The Gladstone Committee (1895) proposed the concept, wishing to separate youths from older convicts in adult prisons. It was the task of Sir Evelyn Ruggles-Brise (1857-1935), a prison commissioner, to introduce the system, and the first such institution was established at Borstal Prison in a village called Borstal, near Rochester in north Kent, England in 1902. The system was developed on a national basis and formalised in the Prevention of Crime Act 1908.
The regime in these institutions was designed to be "educational rather than punitive", but it was highly regulated, with a focus on routine, discipline and authority. However, contrary to popular myth, this discipline was not achieved by corporal punishment. Except in Northern Ireland, the only corporal punishment officially available in Borstal was the birch for mutiny or assaulting an officer, and this could be imposed only by the visiting magistrates, subject in each case to the personal approval of the Home Secretary, just as in adult prisons.
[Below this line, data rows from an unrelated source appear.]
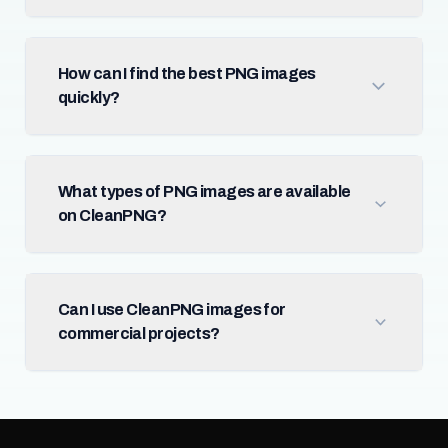
How can I find the best PNG images
quickly?
What types of PNG images are available
on CleanPNG?
Can I use CleanPNG images for
commercial projects?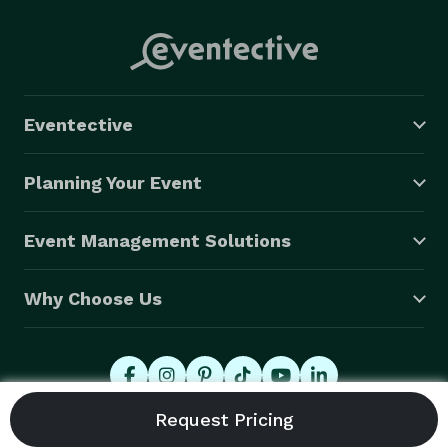
Eventective
Planning Your Event
Event Management Solutions
Why Choose Us
© 2026 Eventective, Inc., All Rights Reserved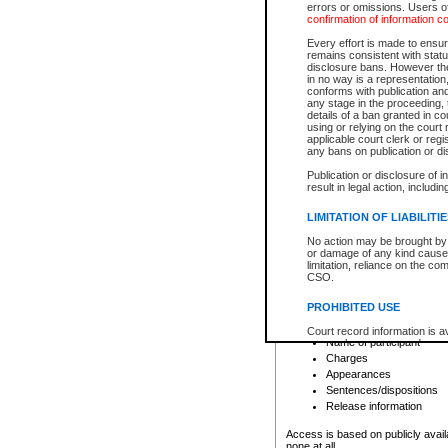
errors or omissions. Users of
confirmation of information c
File number
Type of file
Every effort is made to ensure
Date the file was opened
remains consistent with stat
disclosure bans. However the 
Style of cause
in no way is a representation,
Names of parties and co
conforms with publication an
List of filed documents
any stage in the proceeding, t
details of a ban granted in cou
Court appearance details
using or relying on the court
Chamber appearance det
applicable court clerk or reg
Disposition
any bans on publication or di
Publication or disclosure of 
Provincial Traffic and Criminal
result in legal action, includi
You can view details for one of the
search to narrow down the results
LIMITATION OF LIABILITI
Depending on a file's access restri
No action may be brought by 
criminal court files such as:
or damage of any kind caused
limitation, reliance on the co
CSO.
File number
Type of file
PROHIBITED USE
Date the file was opened
Registry location
Court record information is a
Name of participant
research purposes and may no
resale or other commercial u
Charges
Office of the Chief Justice of
Appearances
Office of the Chief Justice 
Sentences/dispositions
information) or Office of the
court record information may
Release information
information and research pro
an acknowledgement made of
Access is based on publicly avail
none at all.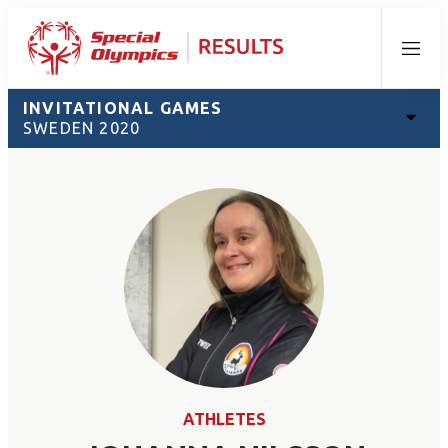
Menu
INVITATIONAL GAMES
SWEDEN 2020
ATHLETES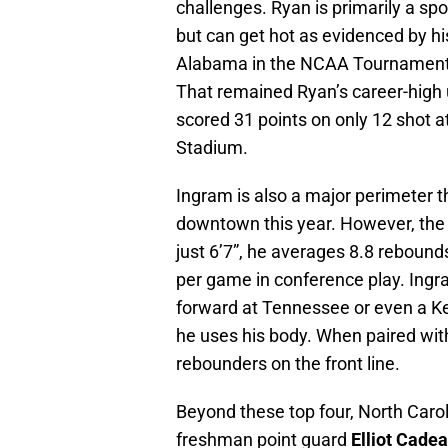
challenges. Ryan is primarily a sp
but can get hot as evidenced by his
Alabama in the NCAA Tournament 
That remained Ryan’s career-high un
scored 31 points on only 12 shot 
Stadium.
Ingram is also a major perimeter t
downtown this year. However, the b
just 6’7”, he averages 8.8 reboun
per game in conference play. Ingr
forward at Tennessee or even a K
he uses his body. When paired with
rebounders on the front line.
Beyond these top four, North Carol
freshman point guard
Elliot Cade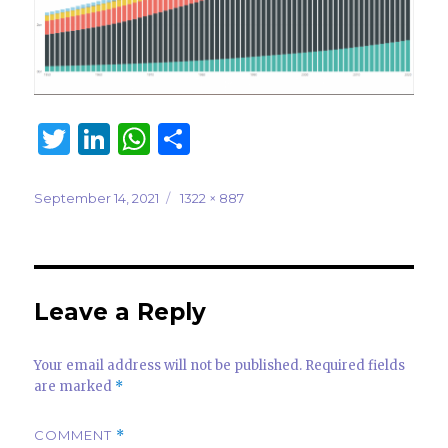
T
Li
W
S
w
n
h
h
it
k
at
ar
Posted
Full
September 14, 2021
1322 × 887
on
size
te
e
s
e
r
dI
A
n
p
Leave a Reply
p
Your email address will not be published.
Required fields
are marked
*
COMMENT
*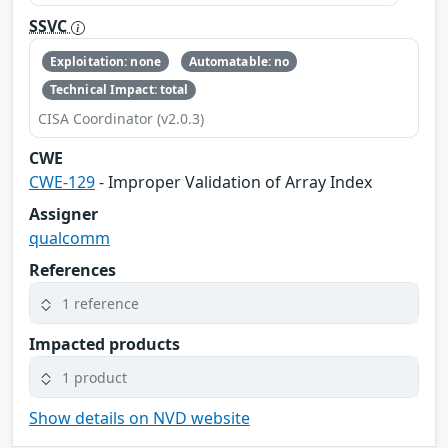
SSVC
Exploitation: none
Automatable: no
Technical Impact: total
CISA Coordinator (v2.0.3)
CWE
CWE-129
- Improper Validation of Array Index
Assigner
qualcomm
References
1 reference
Impacted products
1 product
Show details on NVD website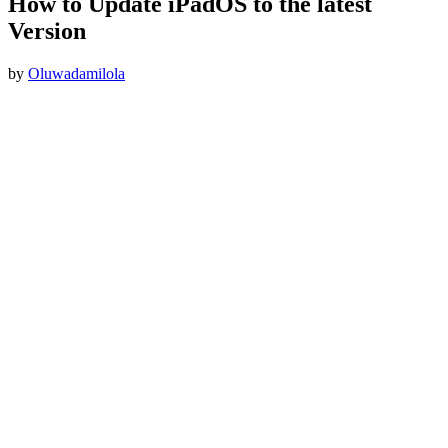
How to Update iPadOS to the latest
Version
by
Oluwadamilola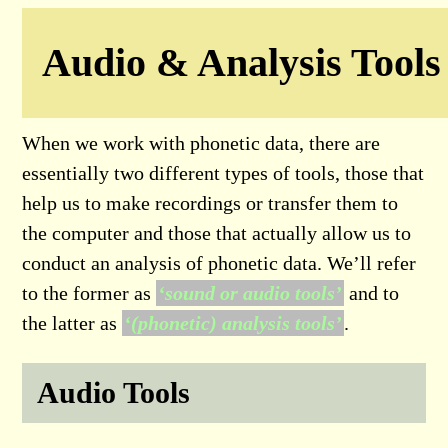
Audio & Analysis Tools
When we work with phonetic data, there are
essentially two different types of tools, those that
help us to make recordings or transfer them to
the computer and those that actually allow us to
conduct an analysis of phonetic data. We’ll refer
to the former as
‘sound or audio tools’
and to
the latter as
‘(phonetic) analysis tools’
.
Audio Tools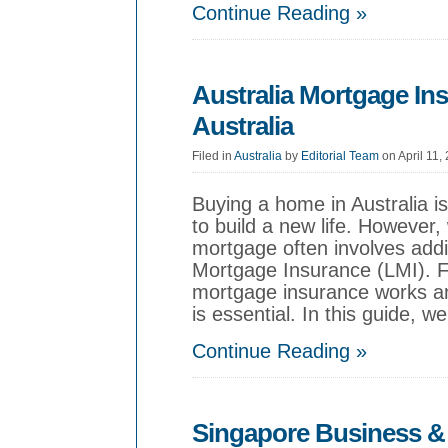
Continue Reading »
Australia Mortgage In
Australia
Filed in
Australia
by
Editorial Team
on April 11,
Buying a home in Australia i
to build a new life. However, 
mortgage often involves add
Mortgage Insurance (LMI). 
mortgage insurance works an
is essential. In this guide, we
Continue Reading »
Singapore Business & 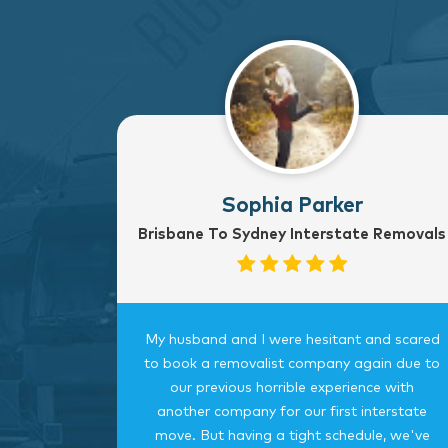
Sophia Parker
Brisbane To Sydney Interstate Removals
to Sydney
My husband and I were hesitant and scared
rvice
to book a removalist company again due to
nterstate
our previous horrible experience with
was very
another company for our first interstate
ngings
move. But having a tight schedule, we've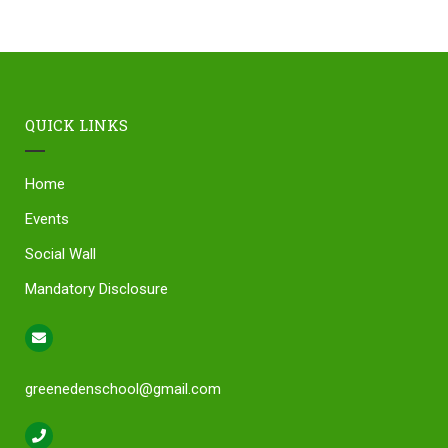
QUICK LINKS
Home
Events
Social Wall
Mandatory Disclosure
greenedenschool@gmail.com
Only male inmates over 18 might be so punished. This power was very rarely used -- there were only 7 birching cases in borstals in the 10 years to 1936. The birching was delivered to the inmate's bare buttocks - privately, not in front of other inmates - with a maximum of 24 strokes. In practice, most of these birchings were administered at the special Borstal Wing of Wandsworth Prison in London, which was reserved for youths who had "failed to make satisfactory progress after release on licence from another Institution and have been recalled, by revocation of their licence, to undergo a further period of discipline". This birching power was available only in England and Wales (not in Scottish borstals). Caning as a more day-to-day punishment was used in the single borstal in Northern Ireland but was not authorised in England, Scotland or Wales. Confusion on this matter arises perhaps because in Approved Schools, a quite different kind of youth institution based more on the open "boarding school" model, caning was a frequent official punishment for boys (maximum age 19). Borstal institutions were designed to offer education, regular work and discipline, though one commentator has claimed that "more often than not they were breeding grounds for bullies and psychopaths. Some uncorroborated anecdotal evidence exists of unofficial brutality, both by staff towards the inmates and between inmates -- though possibly no more than is the case for the prison system as a whole.
The Criminal Justice Act 1982 abolished the borstal system in the UK, introducing youth custody centres instead.
A similar system under the name "borstal" had also been introduced in several other states of the British Empire and Commonwealth, including Ireland. In the Republic of Ireland the Criminal Justice Act, 1960 (Section 12) removed the term from usage. This was part of a policy to broaden the system from usage as reform and training institutions to a place of detention for youths between 17 and 21 for any sentence which carried a prison term.